I have just received 4 letters from the Market Place all with 7 pages including a corrected 1095-A for *2015.*
Their original 1095-A for 2015 was filed 18 months ago
I spent over an hour on the phone to O’care trying to sort this mess out. All their figures differ from my healthcare provider's correct figures and the 1095's will have to be sent to me again.

They cannot fax or attach to an email or simply mail because I am living outside of the US.
Just how inefficient can this outfit be?

I now have to make arrangements for an accountant to forward this mail and go through amending my 2015 returns including 8962 and presumably a 1040X.
More expense in sorting out this no fault of my own mess.
Any one else had the same?


----------



## Bevdeforges (Nov 16, 2007)

How much money is involved here? Because if it isn't a large sum, I'd be inclined to just ignore it all and let sleeping dogs lie, as the old expression goes. 

As I understand it, the 1095-a is the form the healthcare provider sends you to inform you of what information they have provided to the IRS regarding your compliant coverage. If you are living overseas now, you're no longer subject to the whole healthcare thing, and unless you're due a huge subsidy based on the original (wrong) information, I'd let the IRS wrestle with whatever the changes are - and if you owe them something, I'm sure they'll be in touch.
Cheers,
Bev


----------



## cirrus (Aug 2, 2014)

Bevdeforges said:


> How much money is involved here?
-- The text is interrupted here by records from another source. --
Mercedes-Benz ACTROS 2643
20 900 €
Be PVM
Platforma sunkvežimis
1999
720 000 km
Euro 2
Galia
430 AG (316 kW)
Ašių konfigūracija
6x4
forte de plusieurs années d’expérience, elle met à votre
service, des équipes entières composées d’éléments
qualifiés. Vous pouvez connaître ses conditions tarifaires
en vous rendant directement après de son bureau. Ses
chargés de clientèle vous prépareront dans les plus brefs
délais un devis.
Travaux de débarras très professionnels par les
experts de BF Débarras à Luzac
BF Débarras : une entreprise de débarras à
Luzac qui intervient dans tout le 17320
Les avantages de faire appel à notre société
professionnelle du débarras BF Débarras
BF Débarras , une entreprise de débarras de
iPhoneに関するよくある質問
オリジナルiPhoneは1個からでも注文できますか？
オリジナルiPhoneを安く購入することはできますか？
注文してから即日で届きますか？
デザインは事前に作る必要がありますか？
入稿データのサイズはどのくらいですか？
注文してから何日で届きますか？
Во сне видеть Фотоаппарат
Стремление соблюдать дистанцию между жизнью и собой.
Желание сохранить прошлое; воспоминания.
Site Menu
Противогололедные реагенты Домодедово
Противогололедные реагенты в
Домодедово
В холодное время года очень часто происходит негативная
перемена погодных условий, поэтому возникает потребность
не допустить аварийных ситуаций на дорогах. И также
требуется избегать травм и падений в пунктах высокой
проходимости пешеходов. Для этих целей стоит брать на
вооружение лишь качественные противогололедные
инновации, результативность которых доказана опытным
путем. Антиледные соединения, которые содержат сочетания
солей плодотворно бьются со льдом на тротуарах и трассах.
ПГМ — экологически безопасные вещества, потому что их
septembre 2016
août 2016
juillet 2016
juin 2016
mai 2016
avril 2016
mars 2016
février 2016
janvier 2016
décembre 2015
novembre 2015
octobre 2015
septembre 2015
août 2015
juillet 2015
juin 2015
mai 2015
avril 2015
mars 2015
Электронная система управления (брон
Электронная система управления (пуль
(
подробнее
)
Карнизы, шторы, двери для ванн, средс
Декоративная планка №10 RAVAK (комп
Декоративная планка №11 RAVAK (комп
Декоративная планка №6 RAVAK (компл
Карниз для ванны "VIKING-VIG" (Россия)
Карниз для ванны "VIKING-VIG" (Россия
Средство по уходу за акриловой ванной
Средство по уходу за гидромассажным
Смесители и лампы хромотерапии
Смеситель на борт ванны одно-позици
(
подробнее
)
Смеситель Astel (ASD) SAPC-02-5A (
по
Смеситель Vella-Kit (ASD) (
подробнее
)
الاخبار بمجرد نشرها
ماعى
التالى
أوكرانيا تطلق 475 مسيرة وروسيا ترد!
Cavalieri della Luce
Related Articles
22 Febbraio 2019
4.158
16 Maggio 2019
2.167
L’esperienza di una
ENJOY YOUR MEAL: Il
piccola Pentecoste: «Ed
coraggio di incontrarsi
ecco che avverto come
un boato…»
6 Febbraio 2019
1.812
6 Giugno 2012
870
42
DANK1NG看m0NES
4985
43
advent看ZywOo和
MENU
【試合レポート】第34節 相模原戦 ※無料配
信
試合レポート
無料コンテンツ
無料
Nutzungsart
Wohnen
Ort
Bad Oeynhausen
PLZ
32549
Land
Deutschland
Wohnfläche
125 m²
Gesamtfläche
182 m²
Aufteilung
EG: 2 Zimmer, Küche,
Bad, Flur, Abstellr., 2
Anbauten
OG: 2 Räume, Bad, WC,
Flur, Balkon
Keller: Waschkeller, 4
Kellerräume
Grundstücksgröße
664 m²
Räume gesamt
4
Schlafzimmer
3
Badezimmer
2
Because if it isn't a large sum, I'd be inclined to just ignore it all and let sleeping dogs lie, as the old expression goes.
> 
> As I understand it, the 1095-a is the form the healthcare provider sends you to inform you of what information they have provided to the IRS regarding your compliant coverage. If you are living overseas now, you're no longer subject to the whole healthcare thing, and unless you're due a huge subsidy based on the original (wrong) information, I'd let the IRS wrestle with whatever the changes are - and if you owe them something, I'm sure they'll be in touch.
> Cheers,
> Bev


Thanks Bev, not much as far as I know but it's a possible fine if I leave it. 
Unfortunately I have not sold my house yet and they hang on to 15% (8862?)until they are satisfied they have screwed me for every last cent I would think.


----------



## Bevdeforges (Nov 16, 2007)

It depends, I think. And "given" that the current regime is committed to repealing Obamacare, didn't I hear that the IRS isn't going to be enforcing the whole Healthcare thing terribly strictly at the moment?
Cheers,
Bev


----------



## cirrus (Aug 2, 2014)

I hope so for others. Might save the taxpayer a bunch.
I personally have never dealt with such an inefficient company ever.
I have spent hours and hours on the phone and mailed many certified letters to them.
Initially, they had my GC, US D/L, passport and SSN and years later they still cannot verify my identity even with the help of my local senator who arranged 3 way tel-cons with them trying to sort this out.


----------